House Bill 345 retains existing code authorizing the IDHW to establish state-directed payments — a type of supplemental payment through managed care organizations that grants additional funds for providers. The value of these payments is limited to Medicare rates for comparable services. State-directed payments are funded by a combination of taxes on providers and a federal match. This becomes a type of money laundering scheme where providers pay a tax but then they and the state get that money back with additional federal dollars attached.

This legislation does not change the tax. Instead, it continuously appropriates the revenues. This removes the threat of the Legislature redirecting the funds, which would thwart providers’ ability to recoup their tax contributions. Using a continuous appropriation removes a layer of oversight and accountability and drives more spending in the program.

(-1)

Finally, House Bill 345 would broaden cost-sharing requirements on certain enrollees. This would give these enrollees a stake in their use of services, likely reducing their use and reducing costs.

(+1)

Does it violate the principles of federalism by increasing federal authority, yielding to federal blandishments, or incorporating changeable federal laws into Idaho statutes or rules? Examples include citing federal code without noting as it is written on a certain date, using state resources to enforce federal law, and refusing to support and uphold the tenth amendment. Conversely, does it restore or uphold the principles of federalism?

This legislation stipulates that the IDHW may not “seek or implement” a “state plan amendment” that expands coverage, benefits, spending, or eligibility without first obtaining legislative approval. State plan amendments are agreements between the federal government and the state agency for operating the program. These are generally not determined by rule or statute, circumventing legislative accountability and giving undue influence to the federal government.

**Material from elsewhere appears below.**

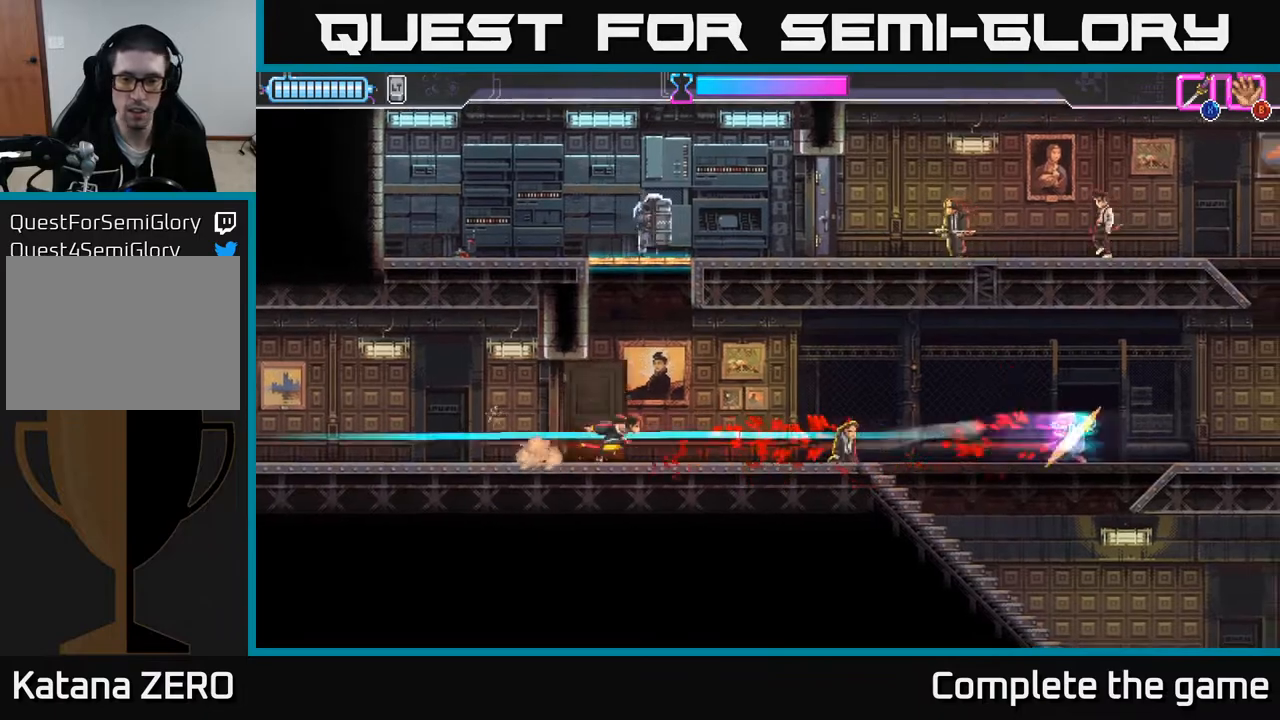
{"buttons": ["A"], "left_stick": "center", "right_stick": "center", "events": [[333, "left_stick", "center"], [500, "A", "down"]]}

This provision improves accountability and prevents unchecked growth of the welfare state.

(+1)

Does it promote the breakdown of the traditional family or the deconstruction of societal norms? Examples include promoting or incentivizing degeneracy, violating parental rights, and compromising the innocence of children. Conversely, does it protect or uphold the structure, tenets, and traditional values of Western society?

House Bill 345 stipulates that Medicaid may not cover gender-altering procedures for minors or adults. In the case of minors, providing these procedures is illegal under Idaho law. Medicaid should not provide coverage for these optional procedures that cause harm to the patients receiving the treatment. This provision upholds societal norms for the competent and prudent practice of medicine.